== Text section

The fall of the Ershad regime thus marked the first instance of an effective political dialogue during a mass movement. Under justice Shahabuddin Ahmed’s interim administration, the BNP, Awami League, leftist and Islamic parties participated in multiple meetings to determine the framework of the transitional government.
In accordance with that framework, a parliamentary election was held on 27 February 1991 under the non-partisan caretaker government. The BNP secured a majority and formed the government. However, it did not incorporate the caretaker government system into the constitution. Consequently, the opposition once again took to the streets demanding its inclusion.
Although the three-alliance framework was widely discussed, it was never formally signed by the parties and therefore did not attain the status of a National Charter.
When the Awami League and other opposition parties launched a movement demanding a caretaker government, a dialogue was held in the Jatiya Sangsad (National Parliament) on 31 August 1994 between the then BNP leader, the late A Q M Badruddoza Chowdhury and the late Awami League leader, Abdus Samad Azad. The talks, however, yielded no results.
At that time, Commonwealth secretary-general Emeka Anyaoku visited Dhaka and met with BNP chairperson Khaleda Zia and Awami League President Sheikh Hasina.
He later sent his special envoy, Sir Ninian Stephen, an international expert in mediating political dialogues. Despite holding several rounds of meetings with both sides, he too failed to achieve any breakthrough in Bangladesh.
The 15 February 1996 election was subsequently held amid a boycott by the Awami League and other major opposition parties. The BNP returned to power but was forced to step down within a month under intense street protests. The caretaker government system was reinstated and another election in June brought the Awami League to office.
Dialogue between Mannan Bhuiyan and Abdul Jalil
In the face of mass protests, the caretaker government system was incorporated into the Constitution in 1996. Under this neutral caretaker administration, two consecutive general elections were held — in 1996 and 2001. However, a deadlock emerged over the caretaker system during the 2006 national election. The 14-party alliance led by the Awami League refused to accept Justice KM Hasan as the head of the caretaker government and launched continuous movements.
In October 2006, amid the political unrest, BNP’s then–Secretary General Abdul Mannan Bhuiyan and Awami League’s then–General Secretary Abdul Jalil held dialogue sessions in the National Parliament building. The two leaders met six times over a span of two weeks. In these talks, the Awami League presented an 11-point proposal, the main demands of which were the formation of a neutral advisory council and the reconstitution of the controversial Election Commission. However, both sides remained firm in their positions. The dialogue collapsed amid protests, blockades, and violent clashes.
When the talks failed, and the stalemate deepened, a state of emergency was declared on 11 January 2007. A military-backed caretaker government assumed power. Both of the country’s main leaders, Sheikh Hasina and Khaleda Zia, were imprisoned.
Before the 2008 general election, the two leaders were released, though the political crisis had not yet fully subsided. Former US President and Nobel Peace Prize laureate Jimmy Carter arrived in Dhaka to mediate political dialogue. His organisation, The Carter Centre, in coordination with the United Nations and the Commonwealth, was working to help create an environment conducive to an inclusive election in Bangladesh. Carter held separate meetings with Sheikh Hasina and Khaleda Zia.

====
== Record excerpts

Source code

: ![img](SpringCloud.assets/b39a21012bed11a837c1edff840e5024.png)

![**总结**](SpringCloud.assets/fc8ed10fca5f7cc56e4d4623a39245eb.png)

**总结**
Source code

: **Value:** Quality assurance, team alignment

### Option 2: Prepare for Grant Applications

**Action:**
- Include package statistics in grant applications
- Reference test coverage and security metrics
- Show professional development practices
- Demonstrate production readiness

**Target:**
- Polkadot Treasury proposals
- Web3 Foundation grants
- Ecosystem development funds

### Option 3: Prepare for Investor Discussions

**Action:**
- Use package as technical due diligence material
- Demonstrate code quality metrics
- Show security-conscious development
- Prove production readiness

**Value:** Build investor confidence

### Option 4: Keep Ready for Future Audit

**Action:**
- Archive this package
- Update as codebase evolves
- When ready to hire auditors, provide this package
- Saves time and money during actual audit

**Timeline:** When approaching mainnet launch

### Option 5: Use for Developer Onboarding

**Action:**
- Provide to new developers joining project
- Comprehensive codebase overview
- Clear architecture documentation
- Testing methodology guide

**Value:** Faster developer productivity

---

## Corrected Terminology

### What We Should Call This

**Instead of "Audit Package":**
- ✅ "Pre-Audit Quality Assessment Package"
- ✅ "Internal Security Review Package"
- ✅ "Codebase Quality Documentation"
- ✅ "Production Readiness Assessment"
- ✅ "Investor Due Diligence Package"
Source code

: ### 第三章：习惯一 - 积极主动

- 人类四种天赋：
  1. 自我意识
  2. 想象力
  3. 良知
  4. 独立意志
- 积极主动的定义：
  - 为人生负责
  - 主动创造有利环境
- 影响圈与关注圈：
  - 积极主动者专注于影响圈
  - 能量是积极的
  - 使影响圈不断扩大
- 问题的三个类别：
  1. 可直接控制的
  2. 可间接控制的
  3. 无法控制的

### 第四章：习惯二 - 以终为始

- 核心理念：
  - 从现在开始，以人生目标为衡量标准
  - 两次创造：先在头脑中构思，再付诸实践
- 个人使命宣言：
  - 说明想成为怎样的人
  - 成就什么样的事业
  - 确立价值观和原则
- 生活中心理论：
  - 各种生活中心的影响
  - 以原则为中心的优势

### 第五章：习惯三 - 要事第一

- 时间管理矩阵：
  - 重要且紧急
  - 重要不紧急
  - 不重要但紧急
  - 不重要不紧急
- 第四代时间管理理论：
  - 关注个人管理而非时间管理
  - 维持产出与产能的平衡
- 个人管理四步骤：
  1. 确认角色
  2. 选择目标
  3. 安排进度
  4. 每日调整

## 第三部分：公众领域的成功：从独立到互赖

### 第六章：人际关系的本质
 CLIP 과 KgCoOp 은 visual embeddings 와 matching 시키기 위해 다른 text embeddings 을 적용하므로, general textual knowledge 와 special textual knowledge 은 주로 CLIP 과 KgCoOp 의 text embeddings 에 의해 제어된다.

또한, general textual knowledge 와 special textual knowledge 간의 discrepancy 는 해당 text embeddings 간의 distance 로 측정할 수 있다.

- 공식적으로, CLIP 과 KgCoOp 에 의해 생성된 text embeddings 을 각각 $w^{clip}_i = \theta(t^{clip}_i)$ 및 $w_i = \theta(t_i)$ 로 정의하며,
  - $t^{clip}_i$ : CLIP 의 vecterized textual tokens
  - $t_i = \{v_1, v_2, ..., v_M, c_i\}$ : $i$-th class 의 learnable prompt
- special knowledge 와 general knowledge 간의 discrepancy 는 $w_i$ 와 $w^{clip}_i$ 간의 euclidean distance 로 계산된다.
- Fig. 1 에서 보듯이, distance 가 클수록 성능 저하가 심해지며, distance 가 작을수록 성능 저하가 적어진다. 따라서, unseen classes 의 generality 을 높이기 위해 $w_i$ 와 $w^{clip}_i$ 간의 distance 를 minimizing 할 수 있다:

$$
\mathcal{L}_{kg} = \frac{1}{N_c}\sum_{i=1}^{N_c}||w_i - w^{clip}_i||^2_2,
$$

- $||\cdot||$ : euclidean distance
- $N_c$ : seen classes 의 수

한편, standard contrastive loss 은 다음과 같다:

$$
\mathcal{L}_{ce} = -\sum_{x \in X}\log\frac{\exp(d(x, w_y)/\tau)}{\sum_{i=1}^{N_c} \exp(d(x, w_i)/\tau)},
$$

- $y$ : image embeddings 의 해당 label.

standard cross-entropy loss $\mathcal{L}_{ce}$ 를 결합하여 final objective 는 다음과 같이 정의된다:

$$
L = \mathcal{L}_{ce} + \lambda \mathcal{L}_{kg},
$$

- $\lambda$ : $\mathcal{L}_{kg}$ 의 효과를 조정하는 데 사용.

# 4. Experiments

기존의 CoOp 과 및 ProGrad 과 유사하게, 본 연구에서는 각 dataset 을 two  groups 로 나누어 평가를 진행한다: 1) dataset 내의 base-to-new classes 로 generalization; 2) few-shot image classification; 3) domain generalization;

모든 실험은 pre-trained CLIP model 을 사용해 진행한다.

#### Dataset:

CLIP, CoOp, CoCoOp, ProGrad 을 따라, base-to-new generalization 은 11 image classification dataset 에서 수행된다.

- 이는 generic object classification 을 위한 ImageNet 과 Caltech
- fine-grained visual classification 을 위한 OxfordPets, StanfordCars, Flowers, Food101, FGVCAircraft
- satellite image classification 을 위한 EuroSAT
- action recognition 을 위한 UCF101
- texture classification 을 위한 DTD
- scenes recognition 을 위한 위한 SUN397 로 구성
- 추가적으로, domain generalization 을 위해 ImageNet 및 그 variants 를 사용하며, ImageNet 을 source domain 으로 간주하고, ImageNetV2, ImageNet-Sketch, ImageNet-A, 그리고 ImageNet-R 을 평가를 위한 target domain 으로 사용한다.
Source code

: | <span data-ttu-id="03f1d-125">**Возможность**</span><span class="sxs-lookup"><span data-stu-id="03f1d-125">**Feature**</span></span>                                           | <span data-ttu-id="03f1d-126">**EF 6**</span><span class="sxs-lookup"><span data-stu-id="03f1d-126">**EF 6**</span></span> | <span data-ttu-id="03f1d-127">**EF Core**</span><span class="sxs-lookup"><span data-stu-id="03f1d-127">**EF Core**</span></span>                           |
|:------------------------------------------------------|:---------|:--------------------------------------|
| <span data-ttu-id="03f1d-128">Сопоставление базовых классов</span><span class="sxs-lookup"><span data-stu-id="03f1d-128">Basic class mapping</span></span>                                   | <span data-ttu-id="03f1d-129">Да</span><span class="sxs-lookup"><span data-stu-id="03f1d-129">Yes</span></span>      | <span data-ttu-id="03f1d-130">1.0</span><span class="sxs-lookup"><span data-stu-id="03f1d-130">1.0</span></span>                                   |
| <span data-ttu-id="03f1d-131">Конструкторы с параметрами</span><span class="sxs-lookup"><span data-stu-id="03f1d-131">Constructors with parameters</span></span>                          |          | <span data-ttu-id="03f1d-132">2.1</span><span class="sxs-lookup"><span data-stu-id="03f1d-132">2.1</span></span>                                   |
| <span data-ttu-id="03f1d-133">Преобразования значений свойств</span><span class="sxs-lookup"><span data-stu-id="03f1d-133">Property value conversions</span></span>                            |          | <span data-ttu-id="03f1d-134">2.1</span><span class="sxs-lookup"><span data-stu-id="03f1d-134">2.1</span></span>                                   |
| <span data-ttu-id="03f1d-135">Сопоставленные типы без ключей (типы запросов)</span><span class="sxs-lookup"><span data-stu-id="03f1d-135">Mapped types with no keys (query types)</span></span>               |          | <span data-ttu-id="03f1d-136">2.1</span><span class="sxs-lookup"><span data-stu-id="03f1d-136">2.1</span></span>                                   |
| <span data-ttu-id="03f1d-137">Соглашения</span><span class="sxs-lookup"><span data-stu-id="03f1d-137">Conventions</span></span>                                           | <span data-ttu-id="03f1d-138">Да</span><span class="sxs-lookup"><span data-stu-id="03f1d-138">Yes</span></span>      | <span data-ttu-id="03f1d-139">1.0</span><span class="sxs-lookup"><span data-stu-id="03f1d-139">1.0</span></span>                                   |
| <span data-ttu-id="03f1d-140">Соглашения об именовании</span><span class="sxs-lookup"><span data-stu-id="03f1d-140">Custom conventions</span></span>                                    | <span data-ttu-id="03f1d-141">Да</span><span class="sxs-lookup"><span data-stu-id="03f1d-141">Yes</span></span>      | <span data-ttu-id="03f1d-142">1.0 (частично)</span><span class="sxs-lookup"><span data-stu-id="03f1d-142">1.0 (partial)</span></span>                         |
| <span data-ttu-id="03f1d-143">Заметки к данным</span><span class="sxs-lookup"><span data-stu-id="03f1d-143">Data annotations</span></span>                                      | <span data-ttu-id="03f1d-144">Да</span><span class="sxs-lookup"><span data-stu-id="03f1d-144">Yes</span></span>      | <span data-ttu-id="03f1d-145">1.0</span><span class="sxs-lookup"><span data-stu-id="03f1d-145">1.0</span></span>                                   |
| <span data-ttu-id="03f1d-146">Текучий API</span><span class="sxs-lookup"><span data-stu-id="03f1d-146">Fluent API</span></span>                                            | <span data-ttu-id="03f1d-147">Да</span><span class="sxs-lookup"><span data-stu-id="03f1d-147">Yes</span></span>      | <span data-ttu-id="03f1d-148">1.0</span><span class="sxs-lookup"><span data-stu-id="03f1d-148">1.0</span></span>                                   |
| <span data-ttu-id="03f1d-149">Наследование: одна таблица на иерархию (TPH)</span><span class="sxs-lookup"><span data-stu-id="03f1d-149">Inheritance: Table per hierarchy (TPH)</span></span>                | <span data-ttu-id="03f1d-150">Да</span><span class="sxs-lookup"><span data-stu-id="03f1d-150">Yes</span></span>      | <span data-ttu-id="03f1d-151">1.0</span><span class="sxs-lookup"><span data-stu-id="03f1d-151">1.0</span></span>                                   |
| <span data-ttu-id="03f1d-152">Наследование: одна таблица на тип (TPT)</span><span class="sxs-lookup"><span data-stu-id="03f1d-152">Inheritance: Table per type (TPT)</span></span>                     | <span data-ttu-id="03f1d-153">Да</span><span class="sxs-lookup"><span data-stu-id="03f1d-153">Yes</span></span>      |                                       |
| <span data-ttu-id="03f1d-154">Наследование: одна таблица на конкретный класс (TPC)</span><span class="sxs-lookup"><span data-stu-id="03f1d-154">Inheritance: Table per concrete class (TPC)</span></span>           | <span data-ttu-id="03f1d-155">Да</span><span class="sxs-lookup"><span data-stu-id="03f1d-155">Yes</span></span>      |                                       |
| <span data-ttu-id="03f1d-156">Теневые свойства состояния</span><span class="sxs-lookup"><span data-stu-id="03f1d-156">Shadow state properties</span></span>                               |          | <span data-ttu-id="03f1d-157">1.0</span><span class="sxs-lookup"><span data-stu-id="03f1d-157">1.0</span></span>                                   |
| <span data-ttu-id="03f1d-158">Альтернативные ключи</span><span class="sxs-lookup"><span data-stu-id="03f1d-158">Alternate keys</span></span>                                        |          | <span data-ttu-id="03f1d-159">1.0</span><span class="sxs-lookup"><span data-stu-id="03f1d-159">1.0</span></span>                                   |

====

Please carry the passage on Bangladesh's political dialogues forward, starting right after its last sentence about Carter meeting Sheikh Hasina and Khaleda Zia separately. The source records have no connection to the passage on Bangladesh's political dialogues.

Result of the exercise:
The national election was held in December 2008, in which the Awami League–led alliance came to power.
Taranco’s initiative also failed
The same Awami League that had twice waged movements demanding a neutral caretaker government abolished the system on 30 June 2011, after coming to power. The BNP and most other opposition parties declared that they would not take part in any election without a caretaker government.
In this situation, ahead of the national election, the United Nations Secretary-General’s special envoy, Oscar Fernandez-Taranco, arrived in Dhaka in late 2013. During his six-day stay, he held dialogues on 10 and 11 December with Syed Ashraful Islam, the then–General Secretary of the Awami League, and Mirza Fakhrul Islam Alamgir, the Secretary General of the BNP. A third round of talks took place in the presence of Neal Walker, the UN’s Resident Representative. None of these dialogues succeeded.
Following this, the BNP, Jamaat-e-Islami, and other opposition parties boycotted the election and launched strikes and blockades. Acts of arson and violence broke out across the country.
Amid this turmoil, the 5 January 2014 election was held under the administration of the then–Prime Minister Sheikh Hasina. In that election, 153 members of parliament were elected uncontested, while voting took place in 147 constituencies amid widespread violence.
Dialogue fails again before the 'midnight election'
After the 2014 polls, preparations were made to hold the 2018 election again under Sheikh Hasina’s government. The BNP, Jamaat, and other opposition parties opposed this plan.
During this period, a new political polarisation emerged within the opposition camp. The Jatiya Oikya Front (National Unity Front) was formed, bringing together the 20-party alliance led by the BNP and several left-leaning groups. The alliance was led by the veteran politician Dr. Kamal Hossain.
On 1 November 2018, a dialogue took place at Ganabhaban, the Prime Minister’s official residence. Dr. Kamal Hossain attended with BNP Secretary General Mirza Fakhrul Islam Alamgir and several other opposition leaders, while Prime Minister Sheikh Hasina led the ruling 14-party delegation.
The opposition alliance presented a seven-point demand aimed at ensuring free, fair, and neutral elections. Their demands included: The government’s resignation, dissolution of parliament, formation of a neutral government through dialogue, release of all political prisoners including Khaleda Zia, and withdrawal of false cases.
Ultimately, relying on assurances of a fair election, the National Unity Front decided to participate. A smaller-scale dialogue between the two alliances was also held before the polls.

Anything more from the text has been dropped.